> **AIM OF THE TASK**
Restate word for word the lines of the data below, from the first through the one that has "匯入工具會幫你自動分類裝備類".

Top of PROVIDED DATA

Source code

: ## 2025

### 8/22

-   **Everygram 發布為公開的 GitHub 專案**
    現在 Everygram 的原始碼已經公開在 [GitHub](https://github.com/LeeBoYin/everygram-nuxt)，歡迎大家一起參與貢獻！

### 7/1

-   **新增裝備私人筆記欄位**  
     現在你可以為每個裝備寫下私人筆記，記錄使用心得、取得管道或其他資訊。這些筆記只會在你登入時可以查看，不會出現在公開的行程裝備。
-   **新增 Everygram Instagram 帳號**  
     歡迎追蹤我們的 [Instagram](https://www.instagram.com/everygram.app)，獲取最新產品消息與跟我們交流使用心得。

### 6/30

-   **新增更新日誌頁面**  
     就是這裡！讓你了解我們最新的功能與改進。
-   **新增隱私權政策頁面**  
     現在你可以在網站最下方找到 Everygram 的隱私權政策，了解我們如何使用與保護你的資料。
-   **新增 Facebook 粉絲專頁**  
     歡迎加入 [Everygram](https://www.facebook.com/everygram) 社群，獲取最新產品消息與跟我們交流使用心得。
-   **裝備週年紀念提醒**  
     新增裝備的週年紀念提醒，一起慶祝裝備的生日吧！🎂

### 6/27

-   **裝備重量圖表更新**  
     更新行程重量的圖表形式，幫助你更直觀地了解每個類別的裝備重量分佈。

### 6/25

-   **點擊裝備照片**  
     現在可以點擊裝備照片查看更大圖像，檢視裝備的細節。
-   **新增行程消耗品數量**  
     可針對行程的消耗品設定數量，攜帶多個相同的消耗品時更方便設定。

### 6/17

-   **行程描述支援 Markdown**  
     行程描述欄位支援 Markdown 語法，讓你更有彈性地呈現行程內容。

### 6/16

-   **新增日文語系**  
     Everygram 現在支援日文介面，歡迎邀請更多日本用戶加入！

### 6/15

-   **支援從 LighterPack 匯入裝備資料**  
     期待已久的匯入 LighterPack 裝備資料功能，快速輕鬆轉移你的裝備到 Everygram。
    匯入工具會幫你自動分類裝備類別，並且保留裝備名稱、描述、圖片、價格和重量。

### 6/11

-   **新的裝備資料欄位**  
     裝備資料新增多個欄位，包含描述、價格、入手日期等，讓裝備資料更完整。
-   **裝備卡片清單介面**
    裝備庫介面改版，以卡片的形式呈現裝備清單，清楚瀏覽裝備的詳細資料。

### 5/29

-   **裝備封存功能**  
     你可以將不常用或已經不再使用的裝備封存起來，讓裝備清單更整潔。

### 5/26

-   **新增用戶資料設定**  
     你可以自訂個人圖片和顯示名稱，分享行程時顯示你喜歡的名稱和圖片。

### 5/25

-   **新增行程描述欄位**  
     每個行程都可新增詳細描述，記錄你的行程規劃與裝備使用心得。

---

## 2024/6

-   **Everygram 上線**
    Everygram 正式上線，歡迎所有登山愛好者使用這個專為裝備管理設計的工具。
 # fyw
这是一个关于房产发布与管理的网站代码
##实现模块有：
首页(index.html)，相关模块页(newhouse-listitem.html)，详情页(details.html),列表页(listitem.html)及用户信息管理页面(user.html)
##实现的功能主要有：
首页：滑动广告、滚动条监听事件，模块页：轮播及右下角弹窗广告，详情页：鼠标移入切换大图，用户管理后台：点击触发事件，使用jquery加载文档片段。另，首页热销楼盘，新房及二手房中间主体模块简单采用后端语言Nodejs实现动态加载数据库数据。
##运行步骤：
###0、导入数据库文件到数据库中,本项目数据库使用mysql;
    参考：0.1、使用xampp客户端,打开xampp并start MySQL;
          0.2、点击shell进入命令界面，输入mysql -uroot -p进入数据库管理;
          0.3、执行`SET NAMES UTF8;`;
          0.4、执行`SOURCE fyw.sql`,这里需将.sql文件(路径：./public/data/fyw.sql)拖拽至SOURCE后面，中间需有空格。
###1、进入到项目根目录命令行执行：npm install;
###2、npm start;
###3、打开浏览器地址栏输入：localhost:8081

Bottom of PROVIDED DATA

> **TASK RESULT**
Source code

: ## 2025

### 8/22

-   **Everygram 發布為公開的 GitHub 專案**
    現在 Everygram 的原始碼已經公開在 [GitHub](https://github.com/LeeBoYin/everygram-nuxt)，歡迎大家一起參與貢獻！

### 7/1

-   **新增裝備私人筆記欄位**  
     現在你可以為每個裝備寫下私人筆記，記錄使用心得、取得管道或其他資訊。這些筆記只會在你登入時可以查看，不會出現在公開的行程裝備。
-   **新增 Everygram Instagram 帳號**  
     歡迎追蹤我們的 [Instagram](https://www.instagram.com/everygram.app)，獲取最新產品消息與跟我們交流使用心得。

### 6/30

-   **新增更新日誌頁面**  
     就是這裡！讓你了解我們最新的功能與改進。
-   **新增隱私權政策頁面**  
     現在你可以在網站最下方找到 Everygram 的隱私權政策，了解我們如何使用與保護你的資料。
-   **新增 Facebook 粉絲專頁**  
     歡迎加入 [Everygram](https://www.facebook.com/everygram) 社群，獲取最新產品消息與跟我們交流使用心得。
-   **裝備週年紀念提醒**  
     新增裝備的週年紀念提醒，一起慶祝裝備的生日吧！🎂

### 6/27

-   **裝備重量圖表更新**  
     更新行程重量的圖表形式，幫助你更直觀地了解每個類別的裝備重量分佈。

### 6/25

-   **點擊裝備照片**  
     現在可以點擊裝備照片查看更大圖像，檢視裝備的細節。
-   **新增行程消耗品數量**  
     可針對行程的消耗品設定數量，攜帶多個相同的消耗品時更方便設定。

### 6/17

-   **行程描述支援 Markdown**  
     行程描述欄位支援 Markdown 語法，讓你更有彈性地呈現行程內容。

### 6/16

-   **新增日文語系**  
     Everygram 現在支援日文介面，歡迎邀請更多日本用戶加入！

### 6/15

-   **支援從 LighterPack 匯入裝備資料**  
     期待已久的匯入 LighterPack 裝備資料功能，快速輕鬆轉移你的裝備到 Everygram。
    匯入工具會幫你自動分類裝備類別，並且保留裝備名稱、描述、圖片、價格和重量。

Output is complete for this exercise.